By Alyssa Panduro
The real estate agency is an ever growing and changing market, according to Jerry Stapp, a licensed real estate professional since 2004 and a broker since 2013 in California. His experiences include being a certification of forms trainer, selling new homes, listing distressed properties, and working on the lending side of the business, which have helped him see the changes that are occurring in the real estate industry and some of the ways the market has influenced such changes.
Stapp has remained vigilant in this industry and also noted the way the large nation and world events, such as the 2008 stock market crash and the Covid-19 pandemic have affected the market for home sales and the real estate industry as a whole.

Stapp stated that he believes the most difficult time for real estate agents was during the stock market crash in 2008, though his own experience was different from those of his constituents.
“Personally, I did well in this era because I sold REO properties which are bank-owned properties taken from people that can no longer pay for their mortgages. Many other agents never had the opportunity, causing a struggle to find business,” said Stapp.
Stapp stated that the market had remained relatively balanced after it recovered, before the Covid-19 pandemic.
“From 2015 to 2019 we had a healthy market. There’s always going to be more leverage between the buyers versus the sellers at any time, but in those years there was a balanced market,” said Stapp.
Stapp stated the Covid-19 pandemic influenced that balance negatively in the past few years.
“Since Covid hit, it’s been unbalanced, and now that we’re coming out of that Covid time and rates are peaking fast we’re unbalanced again,” said Stapp.
Stapp expressed that he did not believe there could be another market crash like the one that occurred in 2008, due to the increase in stability for purchasing rates.
“They allowed people to qualify to buy a home at a fake rate of 1%. These were adjustable-rate mortgages which meant, over time, the payment would dramatically increase because the rate increased,” said Stapp.
Stapp saw himself and other agents benefiting from some of the changes for real estate agents during the pandemic.
“There was a time during the pandemic when open houses weren’t available. The California Association of Realtors laid out a strict plan on how to manage showings which transitioned presentations and meetings with clients to zoom,” said Stapp.
Stapp saw this change as advantageous to sellers and realtors like Stapp, because it was convenient.
“Now, agents find a lot of value in a meeting through Zoom, saving us time and convenience,” said Stapp.
Yet, the shift to virtual open houses did not last long according to Stapp.
“Agents pivoted to a virtual open house [during the pandemic], inviting people to Zoom or Facebook live to see the property. It was nowhere near as successful as holding a traditional open house,” claimed Stapp.
Stapp stated his clients did benefit during the Covid-19 pandemic despite the obstacles that came with virtual open houses.
“During the pandemic, my sellers benefited tremendously because of the low inventory and artificially low-interest rates… Buyers had a difficult time because of the low inventory, and to be considered on an offer, they had to offer $50,000 to $100,000 more than the asking price,” said Stapp.
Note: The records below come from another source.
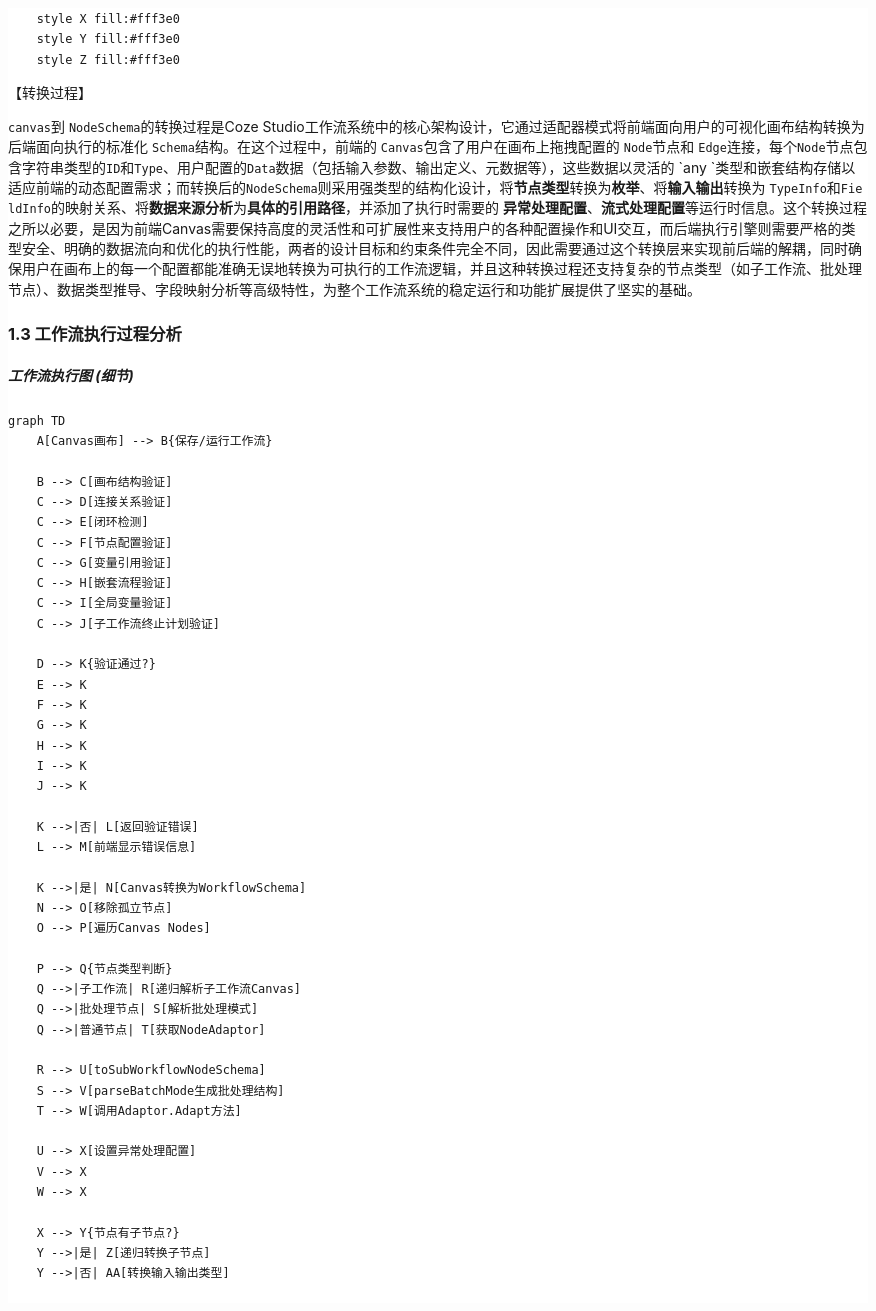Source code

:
 ```mermaid
    style X fill:#fff3e0
    style Y fill:#fff3e0
    style Z fill:#fff3e0
```

【转换过程】

`canvas`到 `NodeSchema`的转换过程是Coze Studio工作流系统中的核心架构设计，它通过适配器模式将前端面向用户的可视化画布结构转换为后端面向执行的标准化 `Schema`结构。在这个过程中，前端的 `Canvas`包含了用户在画布上拖拽配置的 `Node`节点和 `Edge`连接，每个`Node`节点包含字符串类型的`ID`和`Type`、用户配置的`Data`数据（包括输入参数、输出定义、元数据等），这些数据以灵活的 \`any \`类型和嵌套结构存储以适应前端的动态配置需求；而转换后的`NodeSchema`则采用强类型的结构化设计，将**节点类型**转换为**枚举**、将**输入输出**转换为 `TypeInfo`和`FieldInfo`的映射关系、将**数据来源分析**为**具体的引用路径**，并添加了执行时需要的 **异常处理配置**、**流式处理配置**等运行时信息。这个转换过程之所以必要，是因为前端Canvas需要保持高度的灵活性和可扩展性来支持用户的各种配置操作和UI交互，而后端执行引擎则需要严格的类型安全、明确的数据流向和优化的执行性能，两者的设计目标和约束条件完全不同，因此需要通过这个转换层来实现前后端的解耦，同时确保用户在画布上的每一个配置都能准确无误地转换为可执行的工作流逻辑，并且这种转换过程还支持复杂的节点类型（如子工作流、批处理节点）、数据类型推导、字段映射分析等高级特性，为整个工作流系统的稳定运行和功能扩展提供了坚实的基础。

### 1.3 工作流执行过程分析

##### 工作流执行图 (细节)

```mermaid
graph TD
    A[Canvas画布] --> B{保存/运行工作流}
    
    B --> C[画布结构验证]
    C --> D[连接关系验证]
    C --> E[闭环检测]
    C --> F[节点配置验证]
    C --> G[变量引用验证]
    C --> H[嵌套流程验证]
    C --> I[全局变量验证]
    C --> J[子工作流终止计划验证]
    
    D --> K{验证通过?}
    E --> K
    F --> K
    G --> K
    H --> K
    I --> K
    J --> K
    
    K -->|否| L[返回验证错误]
    L --> M[前端显示错误信息]
    
    K -->|是| N[Canvas转换为WorkflowSchema]
    N --> O[移除孤立节点]
    O --> P[遍历Canvas Nodes]
    
    P --> Q{节点类型判断}
    Q -->|子工作流| R[递归解析子工作流Canvas]
    Q -->|批处理节点| S[解析批处理模式]
    Q -->|普通节点| T[获取NodeAdaptor]
    
    R --> U[toSubWorkflowNodeSchema]
    S --> V[parseBatchMode生成批处理结构]
    T --> W[调用Adaptor.Adapt方法]
    
    U --> X[设置异常处理配置]
    V --> X
    W --> X
    
    X --> Y{节点有子节点?}
    Y -->|是| Z[递归转换子节点]
    Y -->|否| AA[转换输入输出类型]
    
```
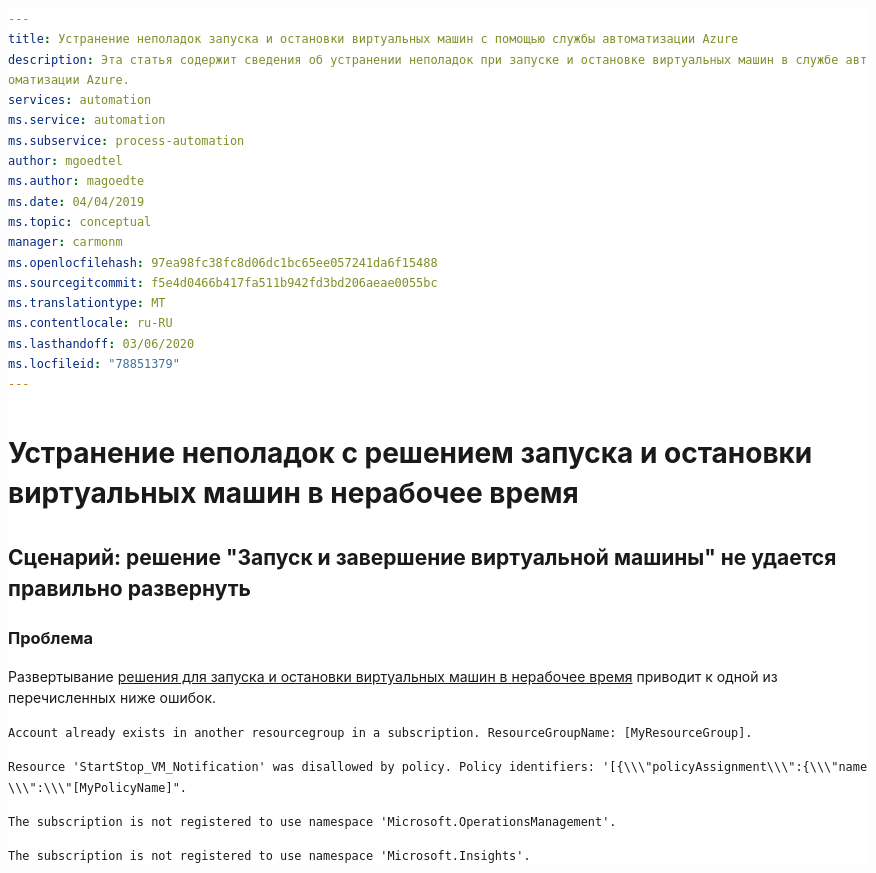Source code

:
 ```yaml
---
title: Устранение неполадок запуска и остановки виртуальных машин с помощью службы автоматизации Azure
description: Эта статья содержит сведения об устранении неполадок при запуске и остановке виртуальных машин в службе автоматизации Azure.
services: automation
ms.service: automation
ms.subservice: process-automation
author: mgoedtel
ms.author: magoedte
ms.date: 04/04/2019
ms.topic: conceptual
manager: carmonm
ms.openlocfilehash: 97ea98fc38fc8d06dc1bc65ee057241da6f15488
ms.sourcegitcommit: f5e4d0466b417fa511b942fd3bd206aeae0055bc
ms.translationtype: MT
ms.contentlocale: ru-RU
ms.lasthandoff: 03/06/2020
ms.locfileid: "78851379"
---
```

# <a name="troubleshoot-the-startstop-vms-during-off-hours-solution"></a>Устранение неполадок с решением запуска и остановки виртуальных машин в нерабочее время

## <a name="deployment-failure"></a>Сценарий: решение "Запуск и завершение виртуальной машины" не удается правильно развернуть

### <a name="issue"></a>Проблема

Развертывание [решения для запуска и остановки виртуальных машин в нерабочее время](../automation-solution-vm-management.md) приводит к одной из перечисленных ниже ошибок.

```error
Account already exists in another resourcegroup in a subscription. ResourceGroupName: [MyResourceGroup].
```

```error
Resource 'StartStop_VM_Notification' was disallowed by policy. Policy identifiers: '[{\\\"policyAssignment\\\":{\\\"name\\\":\\\"[MyPolicyName]".
```

```error
The subscription is not registered to use namespace 'Microsoft.OperationsManagement'.
```

```error
The subscription is not registered to use namespace 'Microsoft.Insights'.
```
Stapp claimed that this lack in inventory led to a greater willingness to pay more money for homes in order to secure a purchase.
Currently, the effects of the Covid-19 pandemic continue to take a toll on buyers and sellers because interest rates are on the rise as a result of these previous high sales of homes according to Stapp.
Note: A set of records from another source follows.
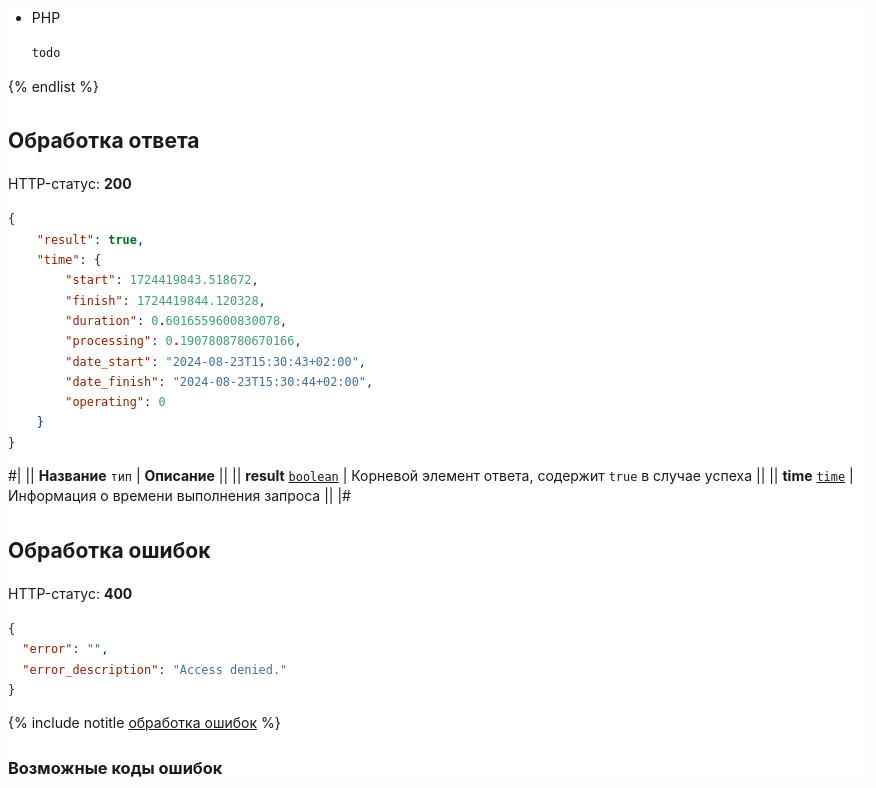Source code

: - PHP

    ```php
    todo
    ```

{% endlist %}


## Обработка ответа

HTTP-статус: **200**

```json
{
	"result": true,
	"time": {
		"start": 1724419843.518672,
		"finish": 1724419844.120328,
		"duration": 0.6016559600830078,
		"processing": 0.1907808780670166,
		"date_start": "2024-08-23T15:30:43+02:00",
		"date_finish": "2024-08-23T15:30:44+02:00",
		"operating": 0
	}
}
```

#|
|| **Название**
`тип` | **Описание** ||
|| **result**
[`boolean`][1] | Корневой элемент ответа, содержит `true` в случае успеха ||
|| **time**
[`time`](../../../data-types.md#time) | Информация о времени выполнения запроса ||
|#

## Обработка ошибок

HTTP-статус: **400**

```json
{
  "error": "",
  "error_description": "Access denied."
}
```

{% include notitle [обработка ошибок](../../../../_includes/error-info.md) %}

### Возможные коды ошибок


[1]: ../../../data-types.md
According to Stapp, he had one client who was approved for $500,000 previously and, as of our interview, that client’s approval went down to $450,000. The clients financial status had not changed, according to Stapp, and this change was instead attributed to “the rise in interest rates.”
“Home sellers are worried about the increase in rates on the next home purchase,” said Stapp.
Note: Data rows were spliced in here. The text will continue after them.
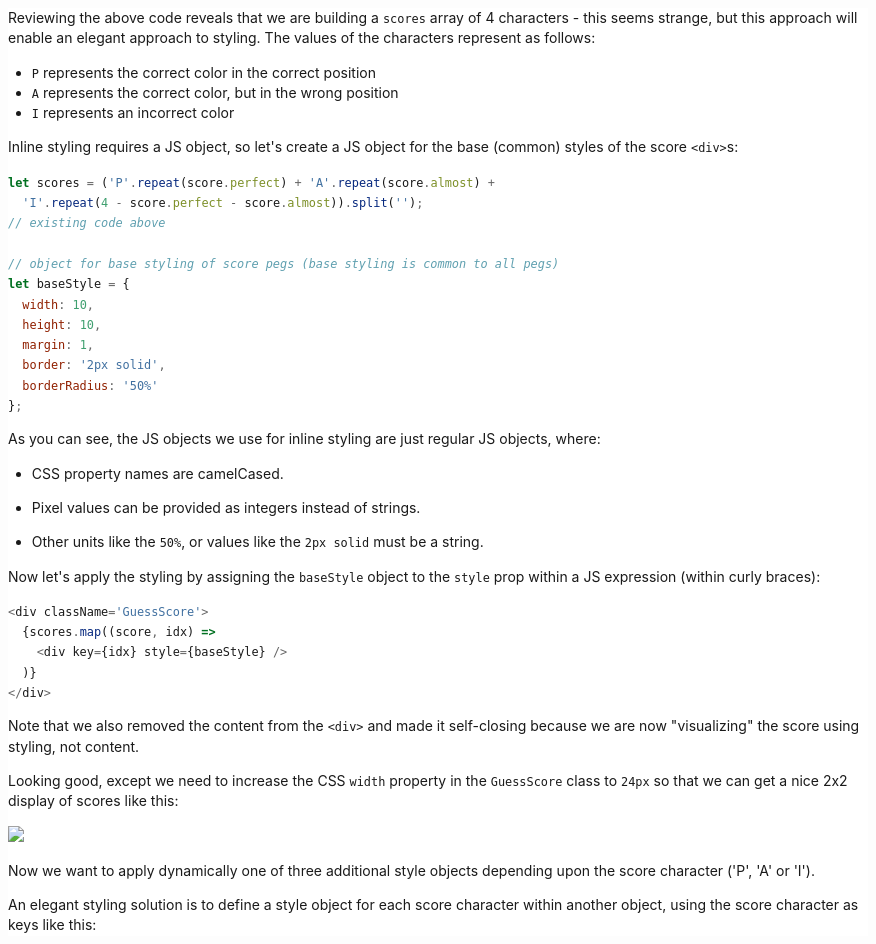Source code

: Reviewing the above code reveals that we are building a `scores` array of 4 characters - this seems strange, but this approach will enable an elegant approach to styling. The values of the characters represent as follows:

- `P` represents the correct color in the correct position
- `A` represents the correct color, but in the wrong position
- `I` represents an incorrect color

Inline styling requires a JS object, so let's create a JS object for the base (common) styles of the score `<div>`s:

```js
let scores = ('P'.repeat(score.perfect) + 'A'.repeat(score.almost) + 
  'I'.repeat(4 - score.perfect - score.almost)).split('');
// existing code above

// object for base styling of score pegs (base styling is common to all pegs)
let baseStyle = {
  width: 10,
  height: 10,
  margin: 1,
  border: '2px solid',
  borderRadius: '50%'
};
```

As you can see, the JS objects we use for inline styling are just regular JS objects, where:

- CSS property names are camelCased.

- Pixel values can be provided as integers instead of strings.

- Other units like the `50%`, or values like the `2px solid` must be a string.

Now let's apply the styling by assigning the `baseStyle` object to the `style` prop within a JS expression (within curly braces):

```js
<div className='GuessScore'>
  {scores.map((score, idx) =>
    <div key={idx} style={baseStyle} />
  )}
</div>
```

Note that we also removed the content from the `<div>` and made it self-closing because we are now "visualizing" the score using styling, not content.

Looking good, except we need to increase the CSS `width` property in the `GuessScore` class to `24px` so that we can get a nice 2x2 display of scores like this:

<img src="https://i.imgur.com/L2SH0qo.png">

Now we want to apply dynamically one of three additional style objects depending upon the score character ('P', 'A' or 'I').

An elegant styling solution is to define a style object for each score character within another object, using the score character as keys like this:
Stapp stated buyers are concerned about “not being able to qualify for what they once did,” and spending more money for the same home they had intended to buy at a previously lower price.
Even with such challenging events as the 2008 stock market crash and Covid19 pandemic in his career, Stapp continued to express an eagerness for continuing the work he does.
“It’s essential for me to be ethical and not be concerned about my pay but rather, do what’s right for my client,” said Stapp.
Stapp currently is looking forward to changes that are happening in the real estate industry.
“I value this industry and my focus is to help it elevate from where it is now,” said Stapp.
A current change Stapp has partaken in himself is that of the new agency business models.
“The brokerage that I am with, such as EXP Realty, is agent owned. It’s a new concept that older brokerage models don’t like, they are afraid of it in my opinion,” said Stapp.
Stapp recognized this model as the future of real estate businesses.
“In my model, agents have an ownership component, so we’re paid better. I would say it’s the future of real estate,” said Stapp.
Stapp’s advice to any real estate agent is to remain well-established and connected to avoid ever “needing” a transaction to succeed in order to remain stable financially.
Additionally, Stapp warned agents to be aware of their time management in order to be successful.
“Many agents don’t know how to manage a calendar because they don’t have an actual boss,” said Stapp.
Stapp shared the sense of accomplishment he feels from being a part of the real estate industry.
“As an agent, we get to see clients enjoy something that we accomplished, I love this industry,” said Stapp.